Me gusta el asíndeton. Me gustan las comas, yuxtaponer ideas. Sumar escenas y situaciones: un álbum de fotos con palabras que tú puedes convertir en película según las vas narrando a tu ritmo, a tu antojo, a tu emoción. «Si de verdad quieres conocer la verdad de las cosas, tienes que arriesgarte, da igual que tengas miedo». Los amigos, de Kazumi Yamoto, es un ejemplo de asíndeton y de riesgo emocional. Un latigazo y un gozo para el que sabe disfrutar leyendo.

La amistad habita en la desconexión de lo que no funciona. No es transaccional: es porque sí. Como la muerte: no se anuncia, acude a recogernos cuando ella quiere. No depende de lo que hagas. Es la misericordia de la vida. ¿La amistad o la muerte?

Vivimos en una sociedad de amigos de mentira en las redes sociales. Amigos bit: sin vida, sin muerte, sin riesgo. Amigos que conectan con un like y desconectan con el abandono barato de un off. Hace falta valor para aceptar la muerte; igual que para aceptar la amistad. Ocurre que la amistad en ocasiones es una dura prueba: los amigos fallan y hay que seguir queriéndolos. La muerte también es una prueba, aunque confiada. La amistad es ese amor que va más allá de la muerte: lo dice el Quevedo del polvo enamorado, ¡menudo sonetazo! Lo demostró Jesucristo, quien, por medio de su muerte derrotó a la muerte. Es de fe, no un acertijo. Es verdad: como la amistad.
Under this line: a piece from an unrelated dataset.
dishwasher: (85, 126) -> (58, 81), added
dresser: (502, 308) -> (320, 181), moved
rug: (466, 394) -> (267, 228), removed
Hay tres palabras que la actualidad acepta mal: pecado, sufrimiento y muerte. Y una palabra que totemiza en falso: amistad. A causa del pecado, el sufrimiento y la muerte, la vida en la tierra no es perfecta. Aun así, podemos llenar de sentido la vida terrena viviendo responsablemente y ocupándonos de los demás: haciendo amigos. Vuelvo al libro de Yamoto: una japonesa no cristiana eleva la dignidad de las relaciones humanas en la primera adolescencia de tres chavales. Interpretan su amistad a través de la muerte de un tercero.

La muerte no es algo de lo que nos guste hablar. Solemos experimentar la muerte como un sufrimiento, una gran pérdida. Al mismo tiempo, la muerte nos fascina. Pensemos, por ejemplo, en el éxito que tienen las películas de asesinatos o las de miedo.

Y es que la muerte, la verdad, es un gran momento. Zorrilla hace decir a don Juan Tenorio: «Llamé al cielo y no me oyó, y pues sus puertas me cierra, de mis pasos en la tierra responda el cielo, no yo». Más: «¿Conque hay otra vida más y otro mundo que el de aquí? ¿Conque es verdad, ¡ay de mí!, lo que no creí jamás?».

Todos tenemos que morir, pero no sabemos mucho acerca de la muerte. Sabemos que no queremos morir solos. Intentamos vivir con la mayor claridad posible el momento de la muerte.

Por eso pedimos a un sacerdote que rece y nos administre los sacramentos. Es una decisión definitiva. Como la amistad, que vive en las promesas y en el agradecimiento, que se desarrolla en el amor y se revela en la donación.

La amistad y la muerte tienen en común que no tienen explicación, que son difíciles de definir, pero recogen la verdad del hombre en el hombre mismo, porque se anuncian en la vida y se manifiestan tremendas en el después. Las explicaciones ayudan a superar los miedos: los amigos a vivirlos y la muerte a abandonarlos en el regazo de la verdad. «Que aún queda el último grano en el reloj de la vida».